To do:
Can you resume the passage on post-hoc tests and one-way ANOVA, continuing after its last sentence?

Excerpted passage:
+ + + + +

3. **Sidak Correction:**
   - **Use Case:** Similar to Bonferroni correction, Sidak correction is used to control the familywise error rate. It is less conservative than Bonferroni and may be preferable when performing a large number of comparisons.
   - **Example:** In a market research study comparing the mean ratings of several products across different demographics, Sidak correction can be applied to identify significant differences while controlling for familywise error.

4. **Duncan's Multiple Range Test:**
   - **Use Case:** Duncan's test is used when you have three or more groups and want to identify homogeneous subsets of means, meaning groups that do not differ significantly from each other.
   - **Example:** In an agricultural study comparing the yields of different fertilizer treatments, Duncan's test can be used to group fertilizers that lead to similar yields.

5. **Holm's Method:**
   - **Use Case:** Holm's method is a step-down procedure that controls the familywise error rate. It is less conservative than Bonferroni and more powerful when there are substantial differences between group means.
   - **Example:** In a marketing study comparing the sales performance of products in different regions, Holm's method can be applied to identify significant differences while adjusting for multiple comparisons.

**Example Scenario:**
Suppose you conducted a one-way ANOVA to compare the mean scores of students who received different types of training programs (A, B, C, and D). The ANOVA indicates a significant overall difference. A post-hoc test, such as Tukey's HSD, could be used to determine which specific pairs of training programs have significantly different mean scores.

In summary, the choice of post-hoc test depends on factors such as the number of groups, the desired control of Type I errors, and the assumptions about the data. Researchers should carefully consider these factors to select an appropriate post-hoc test for their specific study.

Q9. A researcher wants to compare the mean weight loss of three diets: A, B, and C. They collect data from
50 participants who were randomly assigned to one of the diets. Conduct a one-way ANOVA using Python
to determine if there are any significant differences between the mean weight loss of the three diets.
Report the F-statistic and p-value, and interpret the results.

In [9]:
import numpy as np
from scipy.stats import f_oneway

# Generate example data for the three diets
np.random.seed(42)  # for reproducibility
weight_loss_a = np.random.normal(loc=5, scale=2, size=50)
weight_loss_b = np.random.normal(loc=7, scale=2, size=50)
weight_loss_c = np.random.normal(loc=6, scale=2, size=50)

# Concatenate the data
weight_loss_data = np.concatenate([weight_loss_a, weight_loss_b, weight_loss_c])

# Create corresponding group labels
group_labels = ['A'] * 50 + ['B'] * 50 + ['C'] * 50

# Perform one-way ANOVA
f_statistic, p_value = f_oneway(weight_loss_a, weight_loss_b, weight_loss_c)

# Print the results
print(f"F-statistic: {f_statistic}")
print(f"P-value: {p_value}")

# Interpret the results
if p_value < 0.05:
    print("There is a significant difference in mean weight loss between at least two diets.")
else:
    print("There is no significant difference in mean weight loss between the diets.")


F-statistic: 21.809565795751926
P-value: 5.0767681760454e-09
There is a significant difference in mean weight loss between at least two diets.

+ + + + +

Source material:
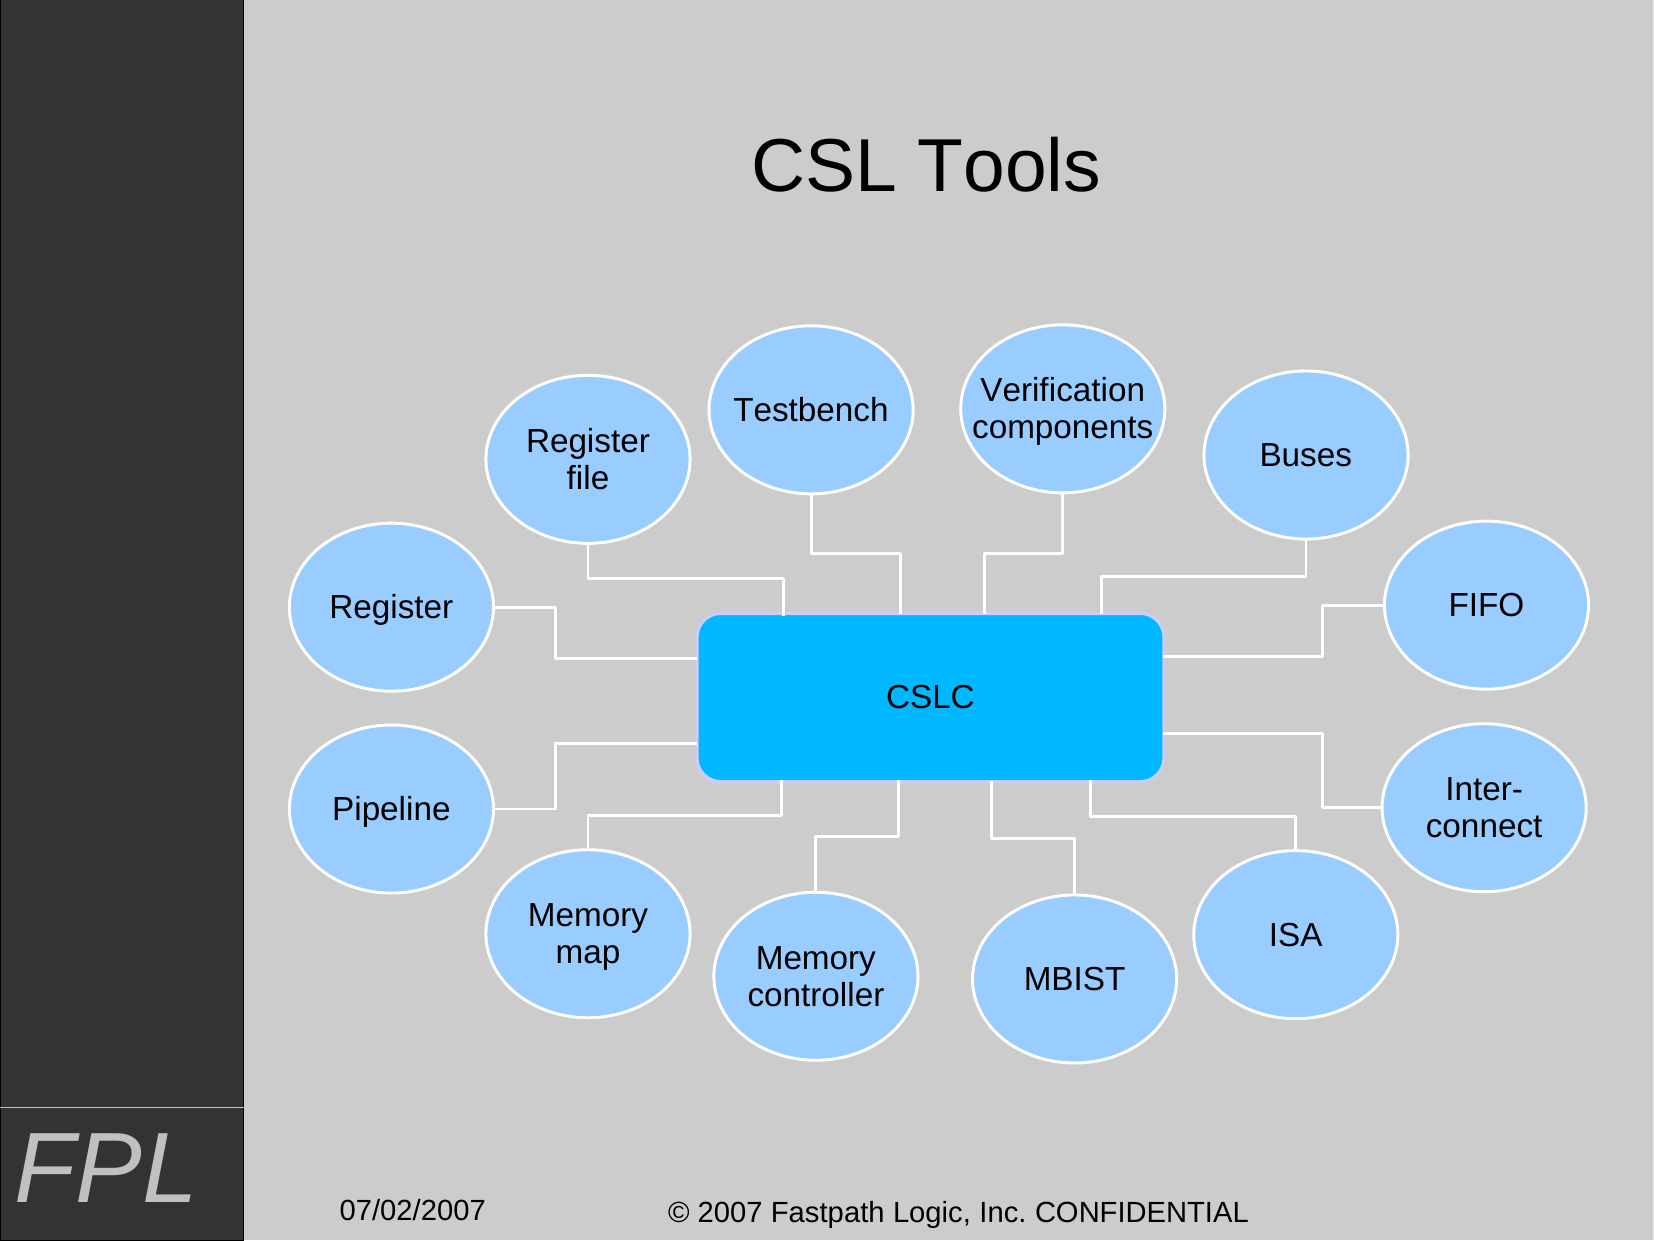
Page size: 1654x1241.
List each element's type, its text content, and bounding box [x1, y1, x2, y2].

+ + + + +

The answer:
Q10. A company wants to know if there are any significant differences in the average time it takes to
complete a task using three different software programs: Program A, Program B, and Program C. They
randomly assign 30 employees to one of the programs and record the time it takes each employee to
complete the task. Conduct a two-way ANOVA using Python to determine if there are any main effects or
interaction effects between the software programs and employee experience level (novice vs.
experienced). Report the F-statistics and p-values, and interpret the results.

In [10]:
import pandas as pd
import statsmodels.api as sm
from statsmodels.formula.api import ols

# Generate example data
np.random.seed(42)  # for reproducibility

# Create a dataframe with columns for software program, experience level, and completion time
data = pd.DataFrame({
    'Program': np.random.choice(['A', 'B', 'C'], size=90),
    'Experience': np.random.choice(['Novice', 'Experienced'], size=90),
    'Time': np.random.normal(loc=10, scale=2, size=90)  # Adjust mean and scale as needed
})

# Fit the two-way ANOVA model
formula = 'Time ~ C(Program) + C(Experience) + C(Program):C(Experience)'
model = ols(formula, data).fit()
anova_table = sm.stats.anova_lm(model, typ=2)

# Print the ANOVA table
print("ANOVA Table:")
print(anova_table)

# Interpret the results
print("\nInterpretation:")
if anova_table['PR(>F)']['C(Program)'] < 0.05:
    print("There is a significant main effect of software program on completion time.")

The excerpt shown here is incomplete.